*** Opening of Study text ***
CORRESP

VIPER ENERGY PARTNERS LP

500 WEST TEXAS AVENUE, SUITE 1200

MIDLAND, TEXAS 79701

September 2, 2014

Mr. H. Roger Schwall

Assistant Director

U.S. Securities and Exchange Commission

Division of Corporation Finance

100 F Street, N.E. Mail Stop 4628

Washington, D.C. 20549-3561

 

Re: Viper Energy Partners LP
     Registration Statement on Form S-1
     Filed August 14, 2014
     File No. 333-198129

Dear Mr. Schwall:

Set forth below are the responses of Viper Energy Partners LP , a Delaware limited partnership (the “Company”, “we,” “us” or “our”), to the comments received from the staff of the Division of Corporation Finance (the “Staff”) of the U.S. Securities and Exchange Commission (the “Commission”) by letter dated August 28, 2014 with respect to our Registration Statement on Form S-1, File No. 333-198129, filed with the Commission on August 14, 2014 (the “Registration Statement). Concurrently with the submission of this letter, we are filing through EDGAR Amendment No. 1 to the Registration Statement (“Amendment No. 1”). For your convenience, three copies of this letter and three copies of Amendment No. 1 marked to show all changes made since the filing of the Registration Statement will be hand delivered to your offices.
*** Close of Study text ***
*** Opening of Data extract ***
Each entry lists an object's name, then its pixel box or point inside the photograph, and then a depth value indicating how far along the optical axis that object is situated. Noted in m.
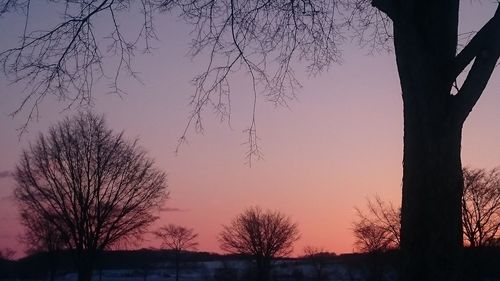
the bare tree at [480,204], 44.03
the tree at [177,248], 85.38
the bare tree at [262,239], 62.50
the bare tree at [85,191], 28.25
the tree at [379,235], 49.09
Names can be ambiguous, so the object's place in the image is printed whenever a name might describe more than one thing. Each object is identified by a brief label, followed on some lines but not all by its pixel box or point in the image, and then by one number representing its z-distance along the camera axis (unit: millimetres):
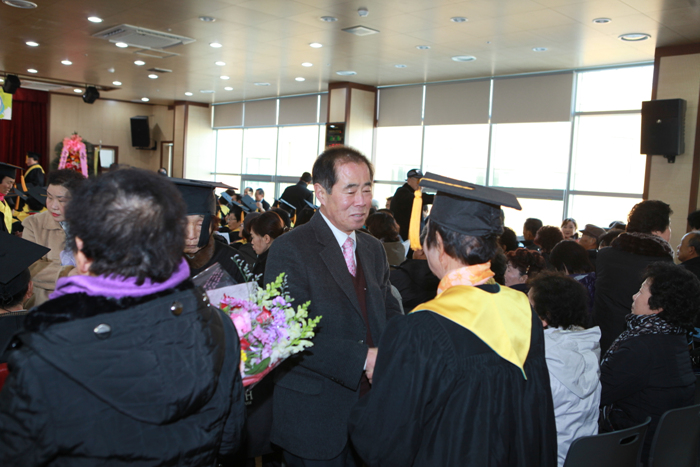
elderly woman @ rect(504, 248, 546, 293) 3695
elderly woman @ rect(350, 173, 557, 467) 1413
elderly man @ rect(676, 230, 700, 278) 4004
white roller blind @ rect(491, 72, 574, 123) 9422
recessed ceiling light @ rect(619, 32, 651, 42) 6940
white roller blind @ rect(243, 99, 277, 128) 14794
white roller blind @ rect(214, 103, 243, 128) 15977
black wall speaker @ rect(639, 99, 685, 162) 7074
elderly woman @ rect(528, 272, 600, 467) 2135
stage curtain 15625
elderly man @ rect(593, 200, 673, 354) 3479
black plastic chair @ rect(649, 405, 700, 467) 2338
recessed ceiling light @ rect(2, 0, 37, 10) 6989
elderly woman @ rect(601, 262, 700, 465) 2477
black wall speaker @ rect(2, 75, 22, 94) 12703
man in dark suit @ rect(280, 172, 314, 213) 8992
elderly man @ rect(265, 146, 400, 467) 1878
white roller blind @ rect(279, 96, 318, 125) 13617
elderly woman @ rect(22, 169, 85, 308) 2729
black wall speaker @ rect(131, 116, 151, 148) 17438
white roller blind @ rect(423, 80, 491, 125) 10516
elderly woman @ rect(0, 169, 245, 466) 1009
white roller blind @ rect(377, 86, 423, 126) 11609
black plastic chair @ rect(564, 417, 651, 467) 2037
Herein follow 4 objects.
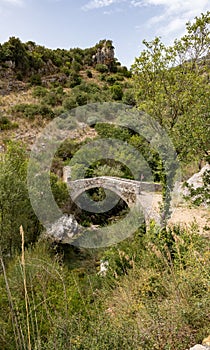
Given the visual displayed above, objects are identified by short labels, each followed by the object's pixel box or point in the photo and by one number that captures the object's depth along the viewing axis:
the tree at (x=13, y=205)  9.55
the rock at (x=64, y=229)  12.46
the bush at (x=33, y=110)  24.67
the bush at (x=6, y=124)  22.44
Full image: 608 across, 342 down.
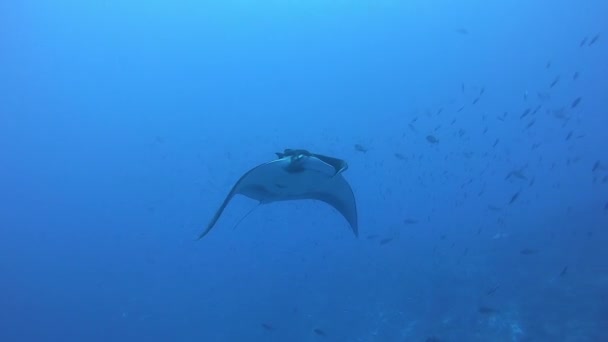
*** Close of Data extract ***
**Required actions**:
**1)** In the Viper Energy Partners letter to the SEC, what was the date of the Staff's comment letter?
**2)** Carry on the Viper Energy Partners letter to the SEC, starting after its last sentence.

**Results of the exercise**:
**1)** August 28, 2014

**2)**
For your convenience, each response is prefaced by the Staff’s corresponding comment in bold text. All references to page numbers and captions correspond to Amendment No. 1, unless otherwise indicated.

General

 

  1. Please file all exhibits, including the Form of Underwriting Agreement and the opinions of Akin Gump Strauss Hauer & Feld LLP. In addition, submit the interactive data files required by Item 601(b)(101) of Regulation S-K. Please understand that we will need adequate time to review these materials before effectiveness.

Response:

We acknowledge the Staff’s comment and have (i) filed with Amendment No. 1 the exhibits that are required to be filed, including the Form of Underwriting Agreement and the opinions of Akin Gump Strauss Hauer & Feld LLP, and (ii) submitted the interactive data files required by Item 601(b)(101) of Regulation S-K.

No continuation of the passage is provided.